--- Assignment ---
A faithful copy of the data, pictures omitted, is the required answer.

—————

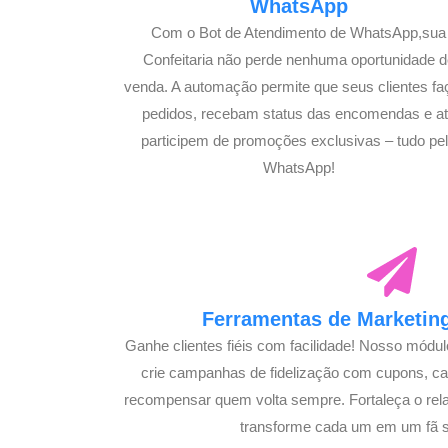
WhatsApp
Com o Bot de Atendimento de WhatsApp,sua
Confeitaria não perde nenhuma oportunidade d
venda. A automação permite que seus clientes f
pedidos, recebam status das encomendas e a
participem de promoções exclusivas – tudo pe
WhatsApp!
Ferramentas de Marketing
Ganhe clientes fiéis com facilidade! Nosso módu
crie campanhas de fidelização com cupons, 
recompensar quem volta sempre. Fortaleça o rel
transforme cada um em um fã su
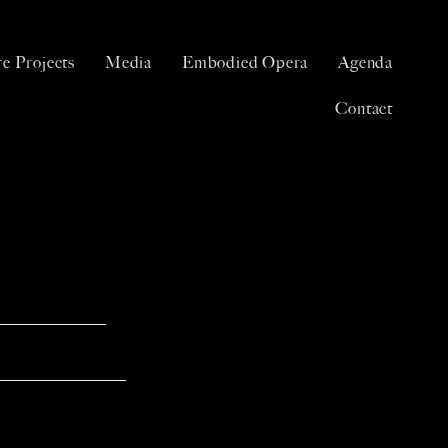
e Projects
Media
Embodied Opera
Agenda
Contact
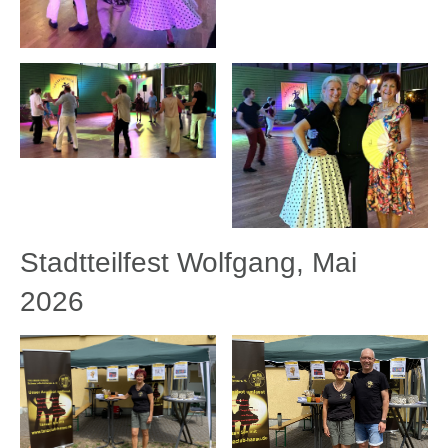
Stadtteilfest Wolfgang, Mai
2026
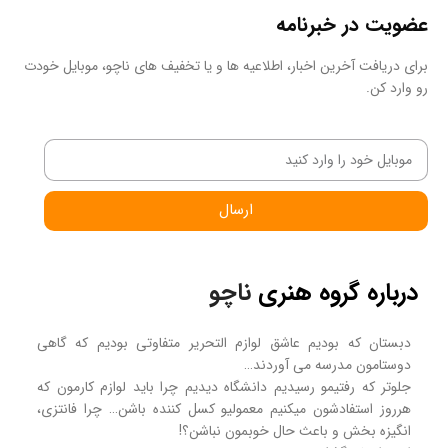
عضویت در خبرنامه
برای دریافت آخرین اخبار، اطلاعیه ها و یا تخفیف های ناچو، موبایل خودت
رو وارد کن.
ارسال
درباره گروه هنری
ناچو
دبستان که بودیم عاشق لوازم التحریر متفاوتی بودیم که گاهی
دوستامون مدرسه می آوردند…
جلوتر که رفتیمو رسیدیم دانشگاه دیدیم چرا باید لوازم کارمون که
هرروز استفادشون میکنیم معمولیو کسل کننده باشن… چرا فانتزی،
انگیزه بخش و باعث حال خوبمون نباشن؟!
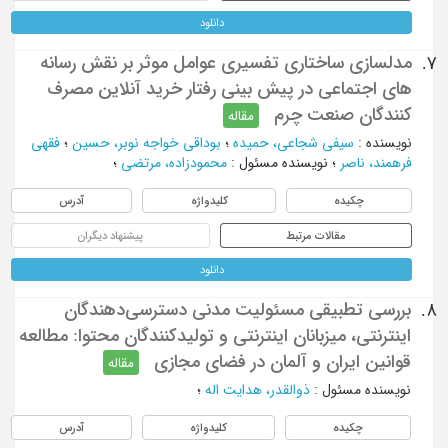
دانلود
مدلسازی ساختاری تفسیری عوامل موثر بر نقش رسانه
7.
های اجتماعی در پیش بینی رفتار خرید آنلاین مصرف
کنندگان صنعت چرم
مقاله
نویسنده
:
سیفی شجاعی، حمیده
؛
بوداقی خواجه نوبر، حسین
؛
فقهی
فرهمند، ناصر
؛
نویسنده مسئول
:
محمودزاده، مرتضی
؛
چکیده
کلیدواژه
آدرس
مقالات مرتبط
پیشنهاد دیگران
دانلود
بررسی تطبیقی مسئولیت مدنی دسترسی‌دهندگان
8.
اینترنتی، میزبانان اینترنتی و تولیدکنندگان محتوا: مطالعه
قوانین ایران و آلمان در فضای مجازی
مقاله
نویسنده مسئول
:
ذوالقدر، هدایت اله
؛
چکیده
کلیدواژه
آدرس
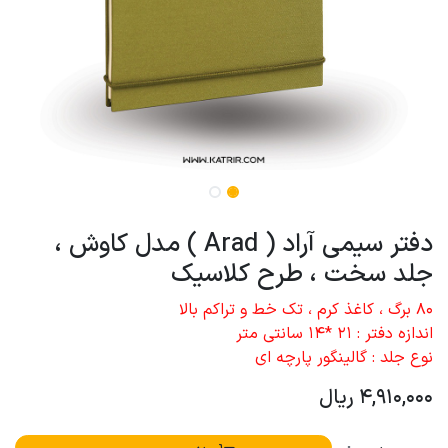
دفتر سیمی آراد ( Arad ) مدل کاوش ،
جلد سخت ، طرح کلاسیک
80 برگ ، کاغذ کرم ، تک خط و تراکم بالا
اندازه دفتر : 21 *14 سانتی متر
نوع جلد : گالینگور پارچه ای
4,910,000
ریال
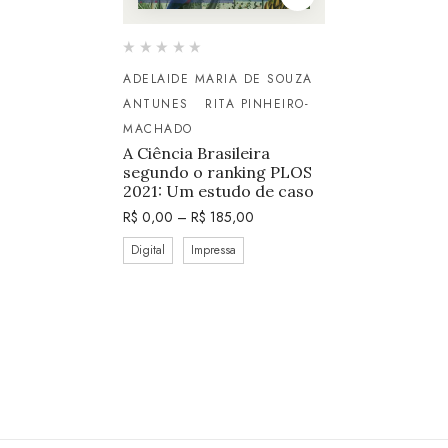
ADELAIDE MARIA DE SOUZA
ANTUNES
RITA PINHEIRO-
MACHADO
A Ciência Brasileira
segundo o ranking PLOS
2021: Um estudo de caso
R$
0,00
–
R$
185,00
Digital
Impressa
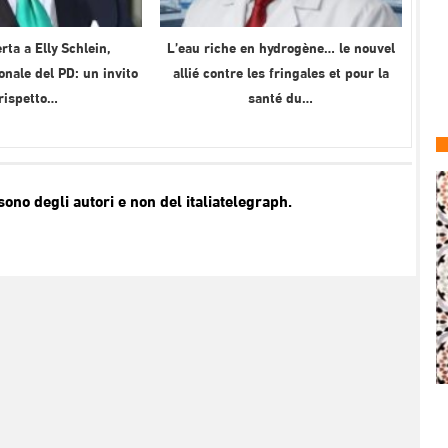
rta a Elly Schlein,
L’eau riche en hydrogène… le nouvel
onale del PD: un invito
allié contre les fringales et pour la
 rispetto…
santé du…
no degli autori e non del italiatelegraph.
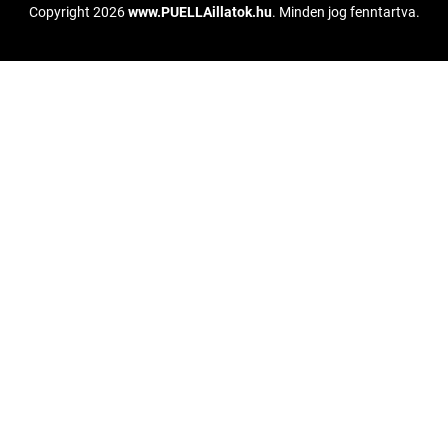
Copyright 2026
www.PUELLAillatok.hu
. Minden jog fenntartva.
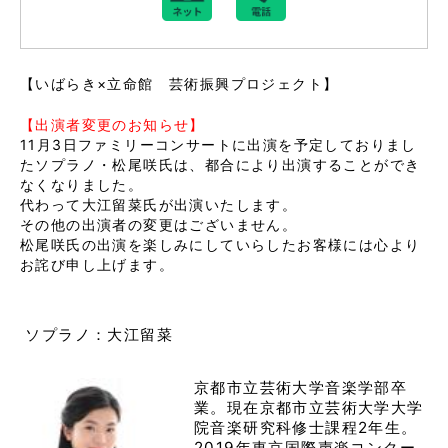
【いばらき×立命館 芸術振興プロジェクト】
【出演者変更のお知らせ】
11月3日ファミリーコンサートに出演を予定しておりまし
たソプラノ・松尾咲氏は、都合により出演することができ
なくなりました。

代わって大江留菜氏が出演いたします。
その他の出演者の変更はございません。
松尾咲氏の出演を楽しみにしていらしたお客様には心より
お詫び申し上げます。

ソプラノ：大江留菜
京都市立芸術大学音楽学部卒
業。現在京都市立芸術大学大学
院音楽研究科修士課程2年生。
2019年東京国際声楽コンクー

—————

--- Answer below ---
WhatsApp
Com o Bot de Atendimento de WhatsApp,sua
Confeitaria não perde nenhuma oportunidade d
venda. A automação permite que seus clientes f
pedidos, recebam status das encomendas e a
participem de promoções exclusivas – tudo pe
WhatsApp!
Ferramentas de Marketing
Ganhe clientes fiéis com facilidade! Nosso módu
crie campanhas de fidelização com cupons, 
recompensar quem volta sempre. Fortaleça o rel
transforme cada um em um fã su
e Projects
Media
Embodied Opera
Agenda
Contact
Stadtteilfest Wolfgang, Mai
2026
عضویت در خبرنامه
برای دریافت آخرین اخبار، اطلاعیه ها و یا تخفیف های ناچو، موبایل خودت
رو وارد کن.
ارسال
درباره گروه هنری
ناچو
دبستان که بودیم عاشق لوازم التحریر متفاوتی بودیم که گاهی
دوستامون مدرسه می آوردند…
جلوتر که رفتیمو رسیدیم دانشگاه دیدیم چرا باید لوازم کارمون که
هرروز استفادشون میکنیم معمولیو کسل کننده باشن… چرا فانتزی،
انگیزه بخش و باعث حال خوبمون نباشن؟!
دانلود
مدلسازی ساختاری تفسیری عوامل موثر بر نقش رسانه
7.
های اجتماعی در پیش بینی رفتار خرید آنلاین مصرف
کنندگان صنعت چرم
مقاله
نویسنده
:
سیفی شجاعی، حمیده
؛
بوداقی خواجه نوبر، حسین
؛
فقهی
فرهمند، ناصر
؛
نویسنده مسئول
:
محمودزاده، مرتضی
؛
چکیده
کلیدواژه
آدرس
مقالات مرتبط
پیشنهاد دیگران
دانلود
بررسی تطبیقی مسئولیت مدنی دسترسی‌دهندگان
8.
اینترنتی، میزبانان اینترنتی و تولیدکنندگان محتوا: مطالعه
قوانین ایران و آلمان در فضای مجازی
مقاله
نویسنده مسئول
:
ذوالقدر، هدایت اله
؛
چکیده
کلیدواژه
آدرس
دفتر سیمی آراد ( Arad ) مدل کاوش ،
جلد سخت ، طرح کلاسیک
80 برگ ، کاغذ کرم ، تک خط و تراکم بالا
اندازه دفتر : 21 *14 سانتی متر
نوع جلد : گالینگور پارچه ای
4,910,000
ریال
ADELAIDE MARIA DE SOUZA
ANTUNES
RITA PINHEIRO-
MACHADO
A Ciência Brasileira
segundo o ranking PLOS
2021: Um estudo de caso
R$
0,00
–
R$
185,00
Digital
Impressa
rta a Elly Schlein,
L’eau riche en hydrogène… le nouvel
onale del PD: un invito
allié contre les fringales et pour la
 rispetto…
santé du…
no degli autori e non del italiatelegraph.
Copyright 2026
www.PUELLAillatok.hu
. Minden jog fenntartva.
【いばらき×立命館 芸術振興プロジェクト】
【出演者変更のお知らせ】
11月3日ファミリーコンサートに出演を予定しておりまし
たソプラノ・松尾咲氏は、都合により出演することができ
なくなりました。

代わって大江留菜氏が出演いたします。
その他の出演者の変更はございません。
松尾咲氏の出演を楽しみにしていらしたお客様には心より
お詫び申し上げます。

ソプラノ：大江留菜
京都市立芸術大学音楽学部卒
業。現在京都市立芸術大学大学
院音楽研究科修士課程2年生。
2019年東京国際声楽コンクー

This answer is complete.